Les éleveurs sont souvent persuadés du fait que leur client est dans l’obligation de saisir leur médiateur désigné. Ont-ils raison ? Nullement. Ledit client peut légalement faire le choix d’un conciliateur rattaché à un tribunal, même si celui-ci n’a aucune notion sur les animaux. À la fois inefficace et légal. Mais peu importe après tout, car très souvent le but est seulement d’obtenir un constat d’échec qui donne le sésame pour aller ensuite en justice.

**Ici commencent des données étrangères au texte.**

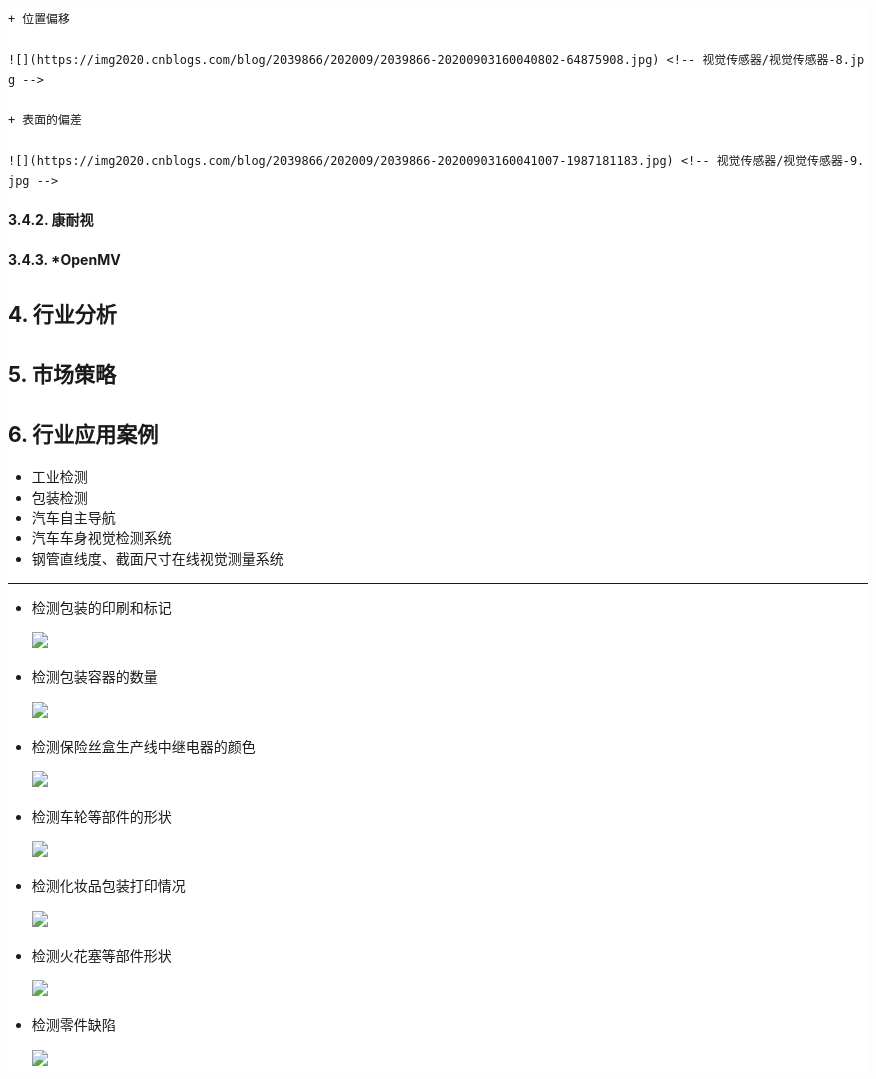     + 位置偏移

    ![](https://img2020.cnblogs.com/blog/2039866/202009/2039866-20200903160040802-64875908.jpg) <!-- 视觉传感器/视觉传感器-8.jpg -->

    + 表面的偏差

    ![](https://img2020.cnblogs.com/blog/2039866/202009/2039866-20200903160041007-1987181183.jpg) <!-- 视觉传感器/视觉传感器-9.jpg -->

#### 3.4.2. 康耐视

#### 3.4.3. \*OpenMV

## 4. 行业分析

## 5. 市场策略

## 6. 行业应用案例

+ 工业检测
+ 包装检测
+ 汽车自主导航
+ 汽车车身视觉检测系统
+ 钢管直线度、截面尺寸在线视觉测量系统

---
+ 检测包装的印刷和标记

    ![](https://img2020.cnblogs.com/blog/2039866/202009/2039866-20200903160041220-2023232996.jpg) <!-- 视觉传感器/检测包装的印刷和标记.jpg -->

+ 检测包装容器的数量

    ![](https://img2020.cnblogs.com/blog/2039866/202009/2039866-20200903160041406-825256104.jpg) <!-- 视觉传感器/检测包装容器的数量.jpg -->

+ 检测保险丝盒生产线中继电器的颜色

    ![](https://img2020.cnblogs.com/blog/2039866/202009/2039866-20200903160041661-980016683.jpg) <!-- 视觉传感器/检测保险丝盒生产线中继电器的颜色.jpg -->

+ 检测车轮等部件的形状

    ![](https://img2020.cnblogs.com/blog/2039866/202009/2039866-20200903160041942-649834966.jpg) <!-- 视觉传感器/检测车轮等部件的形状.jpg -->

+ 检测化妆品包装打印情况

    ![](https://img2020.cnblogs.com/blog/2039866/202009/2039866-20200903160042199-808001154.jpg) <!-- 视觉传感器/检测化妆品包装打印情况.jpg -->

+ 检测火花塞等部件形状

    ![](https://img2020.cnblogs.com/blog/2039866/202009/2039866-20200903160042437-840913108.jpg) <!-- 视觉传感器/检测火花塞等部件形状.jpg -->

+ 检测零件缺陷

    ![](https://img2020.cnblogs.com/blog/2039866/202009/2039866-20200903160042748-1494001940.jpg) <!-- 视觉传感器/检测零件缺陷.jpg -->
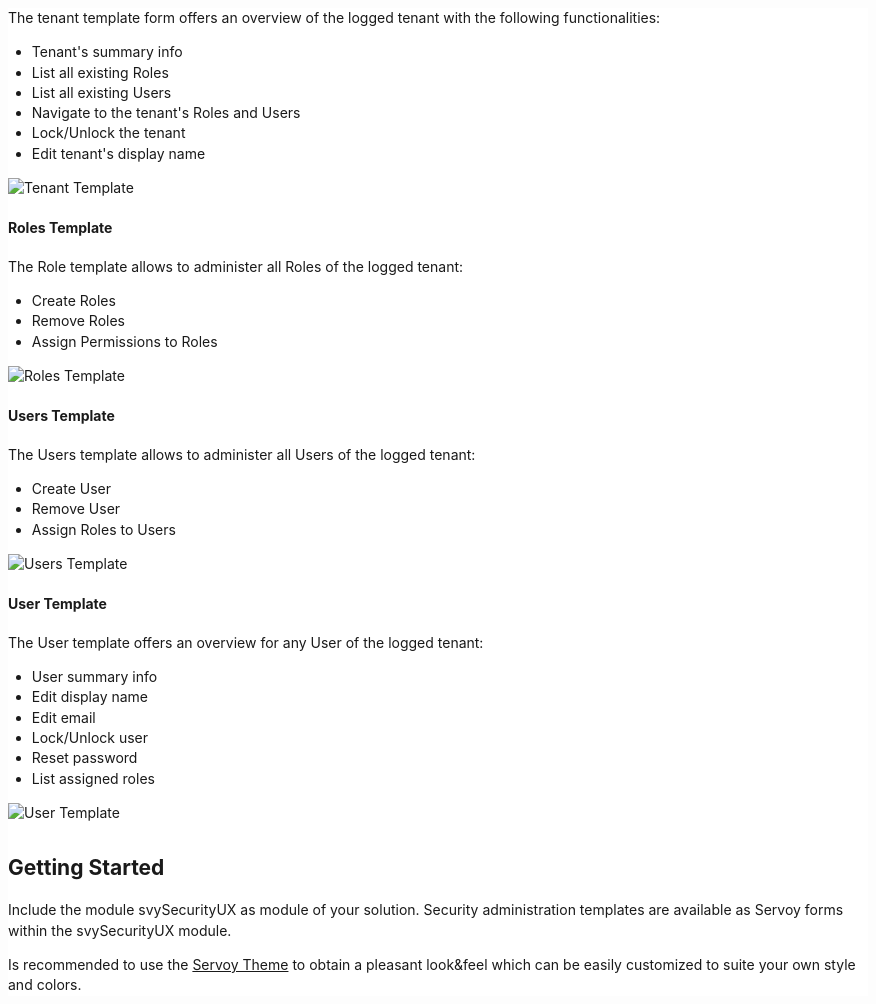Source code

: The tenant template form offers an overview of the logged tenant with the following functionalities:

* Tenant's summary info
* List all existing Roles
* List all existing Users
* Navigate to the tenant's Roles and Users
* Lock/Unlock the tenant
* Edit tenant's display name

![Tenant Template](images/2019-12-30\_1237.png)

#### Roles Template

The Role template allows to administer all Roles of the logged tenant:

* Create Roles
* Remove Roles
* Assign Permissions to Roles

![Roles Template](images/2019-12-30\_1237\_2.png)

#### Users Template

The Users template allows to administer all Users of the logged tenant:

* Create User
* Remove User
* Assign Roles to Users

![Users Template](images/2019-12-30\_1236.png)

#### User Template

The User template offers an overview for any User of the logged tenant:

* User summary info
* Edit display name
* Edit email
* Lock/Unlock user
* Reset password
* List assigned roles

![User Template](images/2019-12-30\_1236\_2.png)

## Getting Started

Include the module svySecurityUX as module of your solution. Security administration templates are available as Servoy forms within the svySecurityUX module.

Is recommended to use the [Servoy Theme](https://wiki.servoy.com/pages/viewpage.action?pageId=31752222) to obtain a pleasant look\&feel which can be easily customized to suite your own style and colors.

Si le justiciable fait le choix de la médiation préalable, doit-il obligatoirement entamer une médiation de la consommation ? Absolument pas. Il peut bien évidemment recourir à une telle médiation si rien ne s’y oppose. L’article L. 612-2 du Code de la consommation recense en effet les impossibilités de recourir à une telle médiation (au nombre de 5), parmi lesquelles : « Le consommateur a introduit sa demande auprès du médiateur dans un délai supérieur à un an à compter de sa réclamation écrite auprès du professionnel. » Le requérant qui se voit notifier une impossibilité de médiation de la consommation détient-il son sésame pour aller en justice ? Pas du tout. S’il n’est pas éligible au processus de la consommation, il devra se diriger vers une médiation conventionnelle (aucune condition particulière et aucune impossibilité) ou vers une conciliation s’il ne veut pas risquer une irrecevabilité de sa procédure.

Exemple

Enfin, voyons ensemble un exemple d’estimation du seuil de 5 000 euros. Dans une affaire jugée à Arras le 12 avril 2021, un acheteur demandait la remise forcée d’un chien qu’il avait réservé (réservation annulée postérieurement par l’éleveur). La valeur du chien était inférieure à 5 000 euros et le futur acheteur avait bien saisi un conciliateur de justice, mais la tentative de conciliation n’avait même pas débuté au début du procès. Pas de PV d’échec donc, préalable à la saisine du tribunal. Malgré cela, et rappelant en ce sens qu’une demande de remise d’un chien est une demande indéterminée, le juge a déclaré la procédure recevable : « La demande principale de M. P. est la remise, sous astreinte, du chiot objet du litige et non le paiement d’une somme, peu importe que la valeur du chiot ait été fixée entre les parties à un montant inférieur à 5 000 euros. »

Conclusion

Des nuances techniques incontestables dans un procédé faussement simple vont conduire régulièrement les tribunaux à se pencher sur la recevabilité des actions qui leur sont soumises. Des jurisprudences intéressantes en perspective.